"""

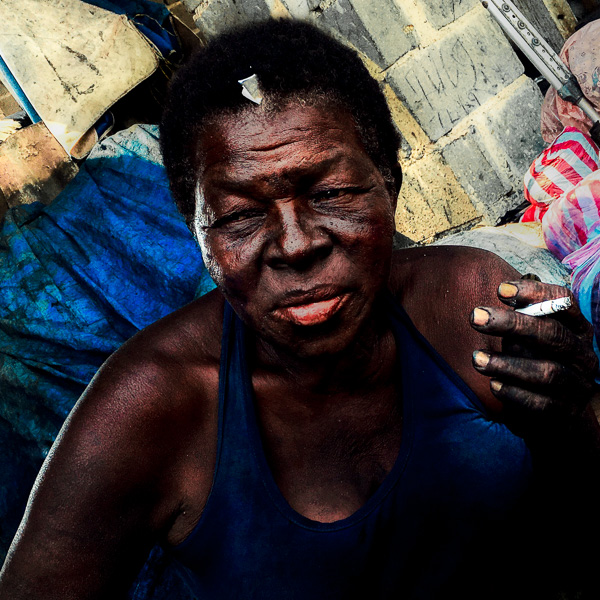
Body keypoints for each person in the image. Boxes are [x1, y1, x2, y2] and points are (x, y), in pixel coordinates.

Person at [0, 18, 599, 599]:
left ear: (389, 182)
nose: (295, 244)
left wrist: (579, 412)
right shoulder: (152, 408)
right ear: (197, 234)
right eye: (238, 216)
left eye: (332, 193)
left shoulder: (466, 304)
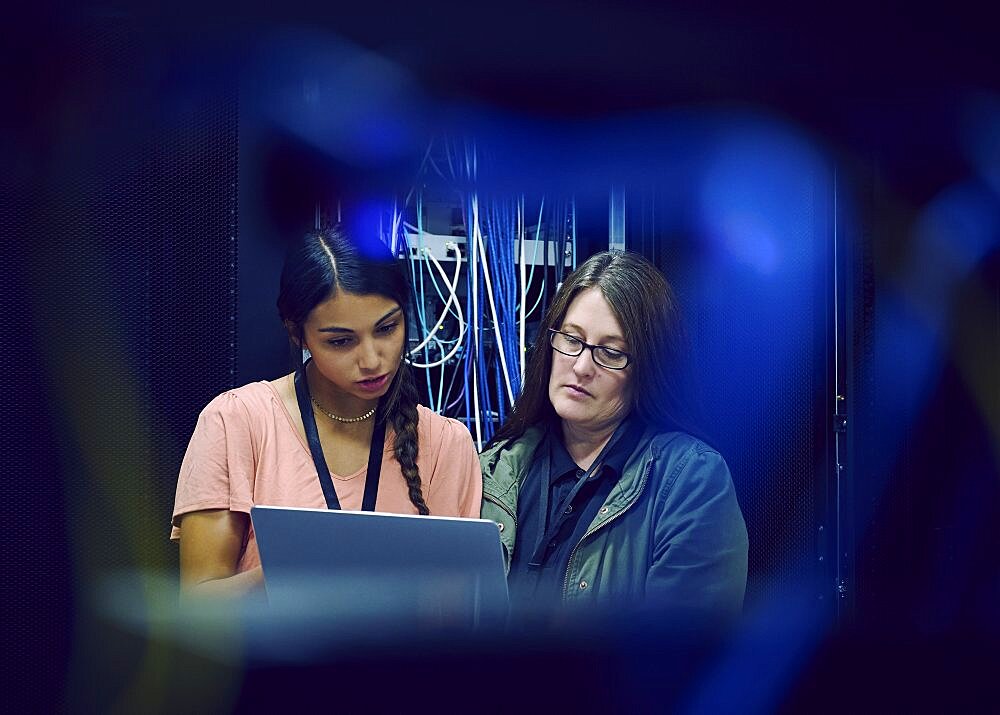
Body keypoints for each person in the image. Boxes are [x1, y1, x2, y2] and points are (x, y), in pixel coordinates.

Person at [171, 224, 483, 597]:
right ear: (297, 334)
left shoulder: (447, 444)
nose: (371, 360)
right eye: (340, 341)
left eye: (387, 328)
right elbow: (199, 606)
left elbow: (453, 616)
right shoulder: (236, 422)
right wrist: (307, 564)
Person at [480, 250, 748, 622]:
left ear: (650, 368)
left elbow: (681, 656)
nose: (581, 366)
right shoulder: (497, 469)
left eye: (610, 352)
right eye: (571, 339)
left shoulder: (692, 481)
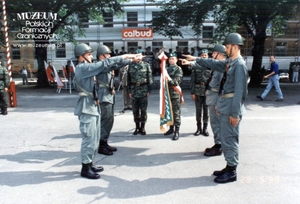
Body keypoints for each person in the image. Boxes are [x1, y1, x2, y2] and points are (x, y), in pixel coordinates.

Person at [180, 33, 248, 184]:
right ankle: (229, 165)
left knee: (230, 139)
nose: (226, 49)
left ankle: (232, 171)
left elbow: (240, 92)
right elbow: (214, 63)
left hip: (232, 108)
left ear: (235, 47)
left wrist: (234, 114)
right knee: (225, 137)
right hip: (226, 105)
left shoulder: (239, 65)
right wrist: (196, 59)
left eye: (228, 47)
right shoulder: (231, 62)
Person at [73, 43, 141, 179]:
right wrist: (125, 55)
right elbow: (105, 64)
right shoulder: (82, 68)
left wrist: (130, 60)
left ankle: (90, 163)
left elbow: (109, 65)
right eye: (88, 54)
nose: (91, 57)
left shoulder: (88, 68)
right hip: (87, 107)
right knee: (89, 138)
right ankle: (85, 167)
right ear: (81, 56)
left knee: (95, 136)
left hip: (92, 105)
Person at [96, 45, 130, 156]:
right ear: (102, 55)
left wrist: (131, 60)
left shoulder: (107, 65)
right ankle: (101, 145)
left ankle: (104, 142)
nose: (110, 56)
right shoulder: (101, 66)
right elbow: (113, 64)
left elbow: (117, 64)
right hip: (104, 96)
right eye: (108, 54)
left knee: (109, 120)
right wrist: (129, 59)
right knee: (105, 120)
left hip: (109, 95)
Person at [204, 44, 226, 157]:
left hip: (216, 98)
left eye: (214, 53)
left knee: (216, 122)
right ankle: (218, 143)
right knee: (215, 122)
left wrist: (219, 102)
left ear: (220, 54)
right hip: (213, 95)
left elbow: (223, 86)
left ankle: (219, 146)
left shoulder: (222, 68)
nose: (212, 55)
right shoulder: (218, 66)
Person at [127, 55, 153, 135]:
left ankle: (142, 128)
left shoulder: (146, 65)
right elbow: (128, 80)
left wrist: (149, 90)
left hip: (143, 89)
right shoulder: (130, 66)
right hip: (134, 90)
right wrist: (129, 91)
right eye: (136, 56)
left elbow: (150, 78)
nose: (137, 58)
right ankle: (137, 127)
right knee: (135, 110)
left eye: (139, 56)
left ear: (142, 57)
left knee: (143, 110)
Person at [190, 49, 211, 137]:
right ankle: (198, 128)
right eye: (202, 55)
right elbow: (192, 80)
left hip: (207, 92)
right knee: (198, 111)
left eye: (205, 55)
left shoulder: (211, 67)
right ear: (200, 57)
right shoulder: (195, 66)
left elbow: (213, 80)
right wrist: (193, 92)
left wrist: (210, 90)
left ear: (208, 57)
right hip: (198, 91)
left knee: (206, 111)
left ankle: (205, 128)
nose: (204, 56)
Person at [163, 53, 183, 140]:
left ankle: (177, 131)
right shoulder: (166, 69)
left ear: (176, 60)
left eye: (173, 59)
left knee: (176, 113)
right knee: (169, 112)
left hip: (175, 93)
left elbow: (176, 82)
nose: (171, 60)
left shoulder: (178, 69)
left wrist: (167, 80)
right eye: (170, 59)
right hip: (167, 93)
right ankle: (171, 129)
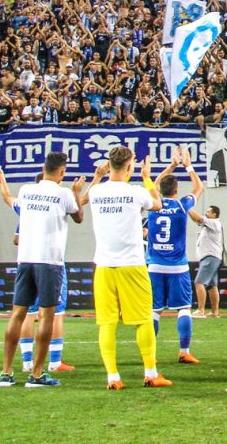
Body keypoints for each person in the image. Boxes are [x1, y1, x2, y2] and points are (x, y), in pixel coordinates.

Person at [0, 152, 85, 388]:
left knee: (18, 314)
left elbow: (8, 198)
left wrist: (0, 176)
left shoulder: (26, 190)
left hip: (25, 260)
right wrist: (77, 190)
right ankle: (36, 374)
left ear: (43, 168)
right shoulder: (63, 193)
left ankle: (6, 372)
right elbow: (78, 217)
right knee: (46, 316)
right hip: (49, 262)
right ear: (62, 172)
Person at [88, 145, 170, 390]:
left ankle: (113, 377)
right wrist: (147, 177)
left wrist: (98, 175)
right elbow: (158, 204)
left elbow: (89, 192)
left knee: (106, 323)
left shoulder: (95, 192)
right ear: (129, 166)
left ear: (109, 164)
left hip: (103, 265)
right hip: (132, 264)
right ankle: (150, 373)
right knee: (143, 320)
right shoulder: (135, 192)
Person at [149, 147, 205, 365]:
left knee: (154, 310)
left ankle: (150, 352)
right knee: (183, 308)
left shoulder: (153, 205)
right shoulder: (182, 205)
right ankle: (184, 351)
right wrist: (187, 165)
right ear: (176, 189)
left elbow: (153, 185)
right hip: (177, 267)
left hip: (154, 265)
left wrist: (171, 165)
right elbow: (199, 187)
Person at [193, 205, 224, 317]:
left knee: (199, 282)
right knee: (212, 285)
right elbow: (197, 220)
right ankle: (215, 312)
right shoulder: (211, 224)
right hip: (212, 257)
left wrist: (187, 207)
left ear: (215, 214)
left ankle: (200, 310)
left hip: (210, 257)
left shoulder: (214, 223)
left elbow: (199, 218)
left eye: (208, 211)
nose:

"""

• _How to complete this task_:
Write out the entries again, exactly as given, skipping any images.

• _Problem solution_:
Body keypoints for each person in the image. Boxes are [x1, y1, x2, y2] and points are (x, y), in pixel coordinates.

Person at [0, 18, 599, 599]:
left ear: (389, 182)
nose: (295, 244)
left wrist: (579, 412)
right shoulder: (152, 408)
right ear: (197, 234)
right eye: (238, 216)
left eye: (332, 193)
left shoulder: (466, 304)
Body keypoints for each person in the image. Boxes are [x1, y1, x2, y2] and points are (x, y), in pixel coordinates.

Person at [171, 224, 483, 597]:
right ear: (297, 334)
left shoulder: (447, 444)
nose: (371, 360)
right eye: (340, 341)
left eye: (387, 328)
right elbow: (199, 606)
left elbow: (453, 616)
right shoulder: (236, 422)
right wrist: (307, 564)
Person at [480, 250, 748, 622]:
left ear: (650, 368)
left elbow: (681, 656)
nose: (581, 366)
right shoulder: (497, 469)
left eye: (610, 352)
right eye: (571, 339)
left shoulder: (692, 481)
Body keypoints for each person in the image. Boxes are [x1, y1, x2, y2] and points are (x, y), in pixel coordinates.

Person at [180, 33, 248, 184]:
right ankle: (229, 165)
left knee: (230, 139)
nose: (226, 49)
left ankle: (232, 171)
left elbow: (240, 92)
right elbow: (214, 63)
left hip: (232, 108)
left ear: (235, 47)
left wrist: (234, 114)
right knee: (225, 137)
right hip: (226, 105)
left shoulder: (239, 65)
right wrist: (196, 59)
left eye: (228, 47)
right shoulder: (231, 62)
Person at [73, 43, 141, 179]:
right wrist: (125, 55)
right elbow: (105, 64)
right shoulder: (82, 68)
left wrist: (130, 60)
left ankle: (90, 163)
left elbow: (109, 65)
right eye: (88, 54)
nose: (91, 57)
left shoulder: (88, 68)
right hip: (87, 107)
right knee: (89, 138)
right ankle: (85, 167)
right ear: (81, 56)
left knee: (95, 136)
left hip: (92, 105)
Person at [96, 45, 130, 156]:
right ear: (102, 55)
left wrist: (131, 60)
left shoulder: (107, 65)
right ankle: (101, 145)
left ankle: (104, 142)
nose: (110, 56)
right shoulder: (101, 66)
right elbow: (113, 64)
left elbow: (117, 64)
right hip: (104, 96)
right eye: (108, 54)
left knee: (109, 120)
right wrist: (129, 59)
right knee: (105, 120)
left hip: (109, 95)
Person at [204, 44, 226, 157]:
left hip: (216, 98)
left eye: (214, 53)
left knee: (216, 122)
right ankle: (218, 143)
right knee: (215, 122)
left wrist: (219, 102)
left ear: (220, 54)
right hip: (213, 95)
left elbow: (223, 86)
left ankle: (219, 146)
left shoulder: (222, 68)
nose: (212, 55)
right shoulder: (218, 66)
Person at [127, 55, 153, 135]:
left ankle: (142, 128)
left shoulder: (146, 65)
right elbow: (128, 80)
left wrist: (149, 90)
left hip: (143, 89)
right shoulder: (130, 66)
right hip: (134, 90)
right wrist: (129, 91)
right eye: (136, 56)
left elbow: (150, 78)
nose: (137, 58)
right ankle: (137, 127)
right knee: (135, 110)
left eye: (139, 56)
left ear: (142, 57)
left knee: (143, 110)
Person at [190, 49, 211, 137]:
right ankle: (198, 128)
right eye: (202, 55)
right elbow: (192, 80)
left hip: (207, 92)
right knee: (198, 111)
left eye: (205, 55)
left shoulder: (211, 67)
right ear: (200, 57)
right shoulder: (195, 66)
left elbow: (213, 80)
right wrist: (193, 92)
left wrist: (210, 90)
left ear: (208, 57)
right hip: (198, 91)
left knee: (206, 111)
left ankle: (205, 128)
nose: (204, 56)
Person at [163, 53, 183, 140]:
left ankle: (177, 131)
right shoulder: (166, 69)
left ear: (176, 60)
left eye: (173, 59)
left knee: (176, 113)
right knee: (169, 112)
left hip: (175, 93)
left elbow: (176, 82)
nose: (171, 60)
left shoulder: (178, 69)
left wrist: (167, 80)
right eye: (170, 59)
right hip: (167, 93)
right ankle: (171, 129)
Body keypoints for each person in the image. Boxes are [x1, y1, x2, y2] and points are (x, y), in pixel coordinates.

Person at [0, 152, 85, 388]:
left knee: (18, 314)
left elbow: (8, 198)
left wrist: (0, 176)
left shoulder: (26, 190)
left hip: (25, 260)
right wrist: (77, 190)
right ankle: (36, 374)
left ear: (43, 168)
right shoulder: (63, 193)
left ankle: (6, 372)
right elbow: (78, 217)
right knee: (46, 316)
right hip: (49, 262)
right ear: (62, 172)
Person at [88, 145, 170, 390]:
left ankle: (113, 377)
right wrist: (147, 177)
left wrist: (98, 175)
right elbow: (158, 204)
left elbow: (89, 192)
left knee: (106, 323)
left shoulder: (95, 192)
right ear: (129, 166)
left ear: (109, 164)
left hip: (103, 265)
right hip: (132, 264)
right ankle: (150, 373)
right knee: (143, 320)
right shoulder: (135, 192)
Person at [149, 147, 205, 365]:
left knee: (154, 310)
left ankle: (150, 352)
right knee: (183, 308)
left shoulder: (153, 205)
right shoulder: (182, 205)
right ankle: (184, 351)
right wrist: (187, 165)
right ear: (176, 189)
left elbow: (153, 185)
right hip: (177, 267)
left hip: (154, 265)
left wrist: (171, 165)
right elbow: (199, 187)
Person at [193, 205, 224, 317]:
left knee: (199, 282)
right knee: (212, 285)
right elbow: (197, 220)
right ankle: (215, 312)
right shoulder: (211, 224)
right hip: (212, 257)
left wrist: (187, 207)
left ear: (215, 214)
left ankle: (200, 310)
left hip: (210, 257)
left shoulder: (214, 223)
left elbow: (199, 218)
left eye: (208, 211)
nose:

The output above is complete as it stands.